- REQUIREMENT -
Print every line of the material below verbatim, omitting the pictures.

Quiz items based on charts
_____

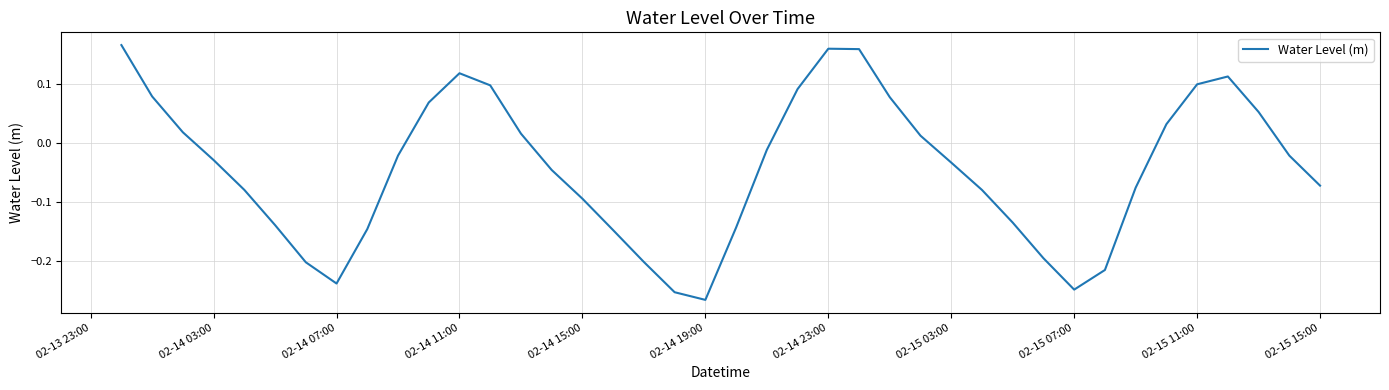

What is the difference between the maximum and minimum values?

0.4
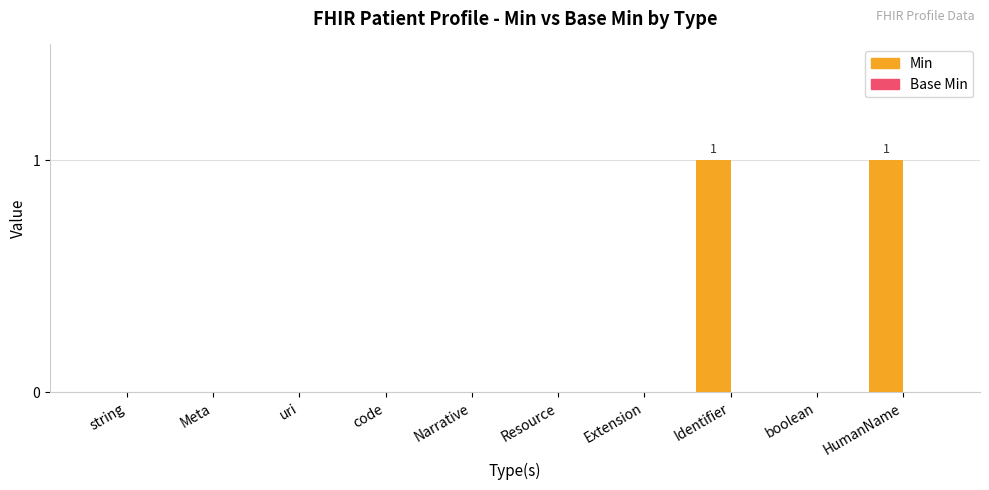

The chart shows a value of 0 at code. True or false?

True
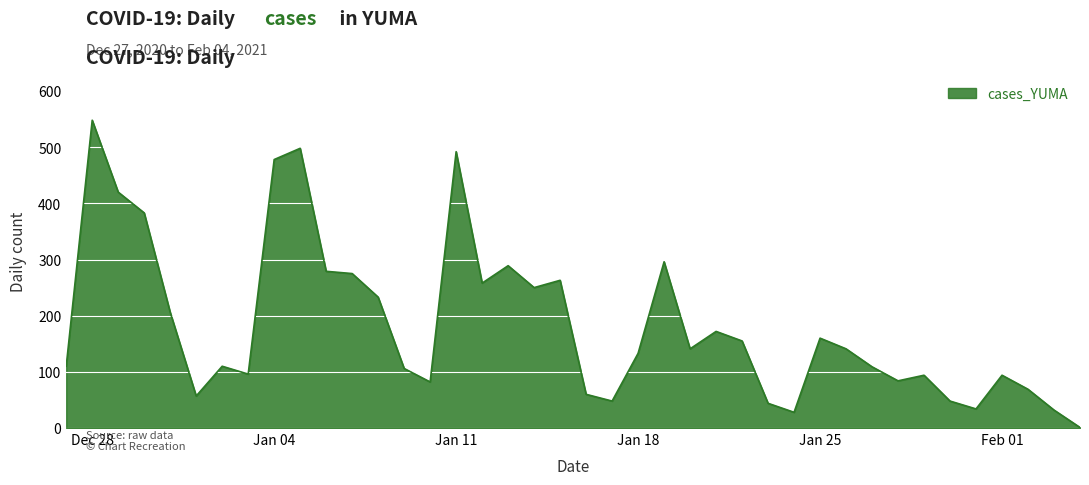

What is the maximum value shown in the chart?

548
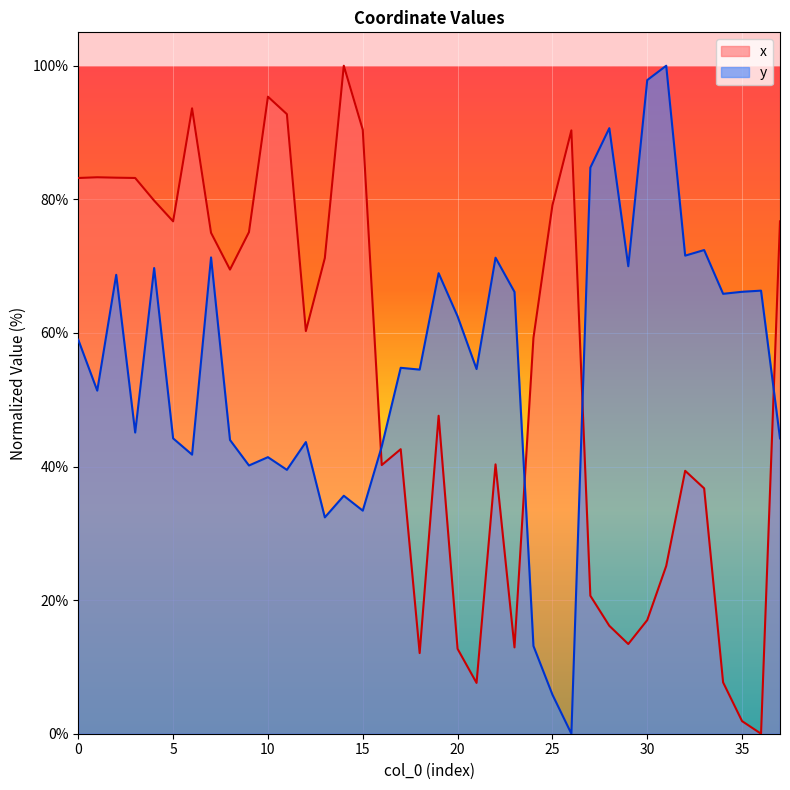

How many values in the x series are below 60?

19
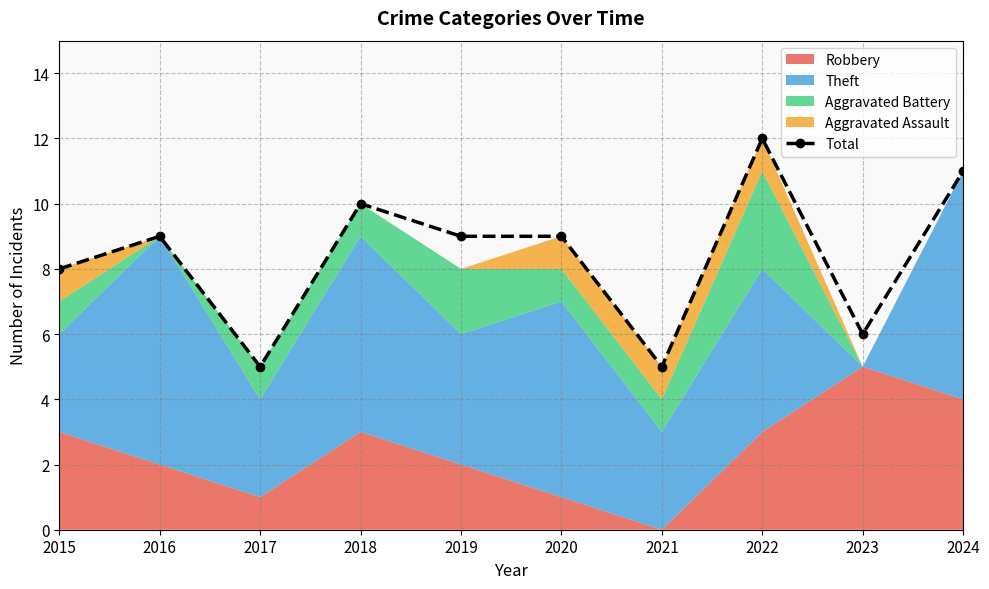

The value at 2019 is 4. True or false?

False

_____

- THE ANSWER -
What is the difference between the maximum and minimum values?

0.4

The chart shows a value of 0 at code. True or false?

True

What is the maximum value shown in the chart?

548

How many values in the x series are below 60?

19

The value at 2019 is 4. True or false?

False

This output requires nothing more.